Simon touched his fingertips to forehead, chest, and shoulders. For a moment he hesitated, his mouth dry and his heart hammering. He had promised his mother and Roland never to tell anyone about this.
But I must! I cannot have it festering inside me for the rest of my life.
What, though, if Friar Mathieu disappointed him? What if he had nothing useful, or even comforting to say on learning Simon's secret? Well, there was a way to test him.
The secret was really twofold. One part of it was terrible enough, but already known to the king and queen and many knights who had been on the last crusade. Simon could tell Friar Mathieu the lesser secret safely enough, then weigh his response and decide whether to tell him what was known to only three people in the world.
"I said I must make this mission succeed because of who I am. What have you heard about the last Count de Gobignon?"
By now the moon had risen high, and Simon could see the old Franciscan's face quite clearly. Friar Mathieu frowned and stroked his long white beard.
"Very little, I am afraid. He was a very great landowner, one of the five Peers of the Realm, as you are now, and he was zealous in putting down the Cathar heretics in Languedoc." He cast a pained look at Simon. "I spent the years when your father was prominent wandering the roads as a beggar, then studying for the priesthood, and I am afraid I paid very little attention to what was happening in the world."
Friar Mathieu's reply brought a sad smile to Simon's lips.
"That you, like most people, know so little of Amalric de Gobignon I owe to the generosity of King Louis and those close to him.
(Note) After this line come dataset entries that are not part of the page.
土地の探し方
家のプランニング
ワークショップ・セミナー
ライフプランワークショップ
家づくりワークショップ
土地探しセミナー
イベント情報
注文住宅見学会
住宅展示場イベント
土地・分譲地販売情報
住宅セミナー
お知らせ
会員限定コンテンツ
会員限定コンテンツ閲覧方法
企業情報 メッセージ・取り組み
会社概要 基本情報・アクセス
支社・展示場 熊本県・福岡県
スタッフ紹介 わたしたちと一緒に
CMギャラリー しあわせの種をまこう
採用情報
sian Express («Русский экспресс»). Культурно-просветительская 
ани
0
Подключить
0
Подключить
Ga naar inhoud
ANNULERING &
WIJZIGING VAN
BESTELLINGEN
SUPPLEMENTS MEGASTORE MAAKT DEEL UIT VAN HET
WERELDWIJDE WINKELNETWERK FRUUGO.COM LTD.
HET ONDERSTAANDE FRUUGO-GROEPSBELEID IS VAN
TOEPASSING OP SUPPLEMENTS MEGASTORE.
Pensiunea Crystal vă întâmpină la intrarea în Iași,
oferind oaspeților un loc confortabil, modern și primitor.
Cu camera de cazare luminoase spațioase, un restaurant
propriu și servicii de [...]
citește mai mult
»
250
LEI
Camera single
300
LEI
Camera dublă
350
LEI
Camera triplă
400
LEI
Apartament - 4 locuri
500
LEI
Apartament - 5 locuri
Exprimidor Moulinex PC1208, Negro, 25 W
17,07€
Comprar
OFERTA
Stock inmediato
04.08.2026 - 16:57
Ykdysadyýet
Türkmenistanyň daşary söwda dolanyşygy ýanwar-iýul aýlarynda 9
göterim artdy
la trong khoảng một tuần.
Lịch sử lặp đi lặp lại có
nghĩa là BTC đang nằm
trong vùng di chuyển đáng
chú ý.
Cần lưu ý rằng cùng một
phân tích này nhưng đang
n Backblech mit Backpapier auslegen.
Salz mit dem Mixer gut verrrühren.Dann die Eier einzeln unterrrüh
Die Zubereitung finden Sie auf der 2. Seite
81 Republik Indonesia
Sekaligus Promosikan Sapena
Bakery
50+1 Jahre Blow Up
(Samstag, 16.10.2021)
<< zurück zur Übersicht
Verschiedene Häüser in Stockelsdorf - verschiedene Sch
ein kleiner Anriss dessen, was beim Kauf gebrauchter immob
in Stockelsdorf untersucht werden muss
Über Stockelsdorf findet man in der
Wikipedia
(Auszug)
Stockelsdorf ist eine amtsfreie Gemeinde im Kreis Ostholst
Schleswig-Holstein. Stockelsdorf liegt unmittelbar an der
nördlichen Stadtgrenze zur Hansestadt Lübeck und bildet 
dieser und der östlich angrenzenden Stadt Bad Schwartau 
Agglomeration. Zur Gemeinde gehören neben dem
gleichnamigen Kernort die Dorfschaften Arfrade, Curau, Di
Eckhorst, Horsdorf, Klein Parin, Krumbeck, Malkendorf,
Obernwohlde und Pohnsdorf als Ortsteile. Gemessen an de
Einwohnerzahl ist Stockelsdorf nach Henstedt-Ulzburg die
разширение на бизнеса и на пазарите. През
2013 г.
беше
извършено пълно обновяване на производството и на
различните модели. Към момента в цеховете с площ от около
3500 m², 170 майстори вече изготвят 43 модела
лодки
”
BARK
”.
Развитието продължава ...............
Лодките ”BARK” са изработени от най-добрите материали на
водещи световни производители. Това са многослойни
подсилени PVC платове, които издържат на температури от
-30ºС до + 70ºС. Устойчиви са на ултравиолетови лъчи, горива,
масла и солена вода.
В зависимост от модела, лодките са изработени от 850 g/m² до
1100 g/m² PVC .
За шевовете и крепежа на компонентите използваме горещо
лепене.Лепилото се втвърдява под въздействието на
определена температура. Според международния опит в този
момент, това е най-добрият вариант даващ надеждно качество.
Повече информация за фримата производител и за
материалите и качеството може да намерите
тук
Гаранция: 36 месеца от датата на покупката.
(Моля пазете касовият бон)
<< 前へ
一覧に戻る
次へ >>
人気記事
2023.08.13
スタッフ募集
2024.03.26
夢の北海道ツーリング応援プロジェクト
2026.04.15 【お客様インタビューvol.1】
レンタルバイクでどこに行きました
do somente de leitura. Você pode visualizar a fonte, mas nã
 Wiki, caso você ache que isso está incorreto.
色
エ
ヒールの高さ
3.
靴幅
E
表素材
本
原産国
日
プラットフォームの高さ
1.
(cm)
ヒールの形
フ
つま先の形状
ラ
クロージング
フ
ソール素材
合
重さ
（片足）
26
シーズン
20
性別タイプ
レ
The man whose name I inherited was a murderer, an archtraitor, a Judas. But when King Louis came back from that failed crusade in Egypt, he decreed that Count Amalric's deeds not be made known."
"I well remember my horror when I heard that the king was captured and his army destroyed," said Friar Mathieu. "I fell on my knees in the road, weeping, and prayed for him and the queen and the other captives. What joy when we learned they were ransomed and would be coming back to us."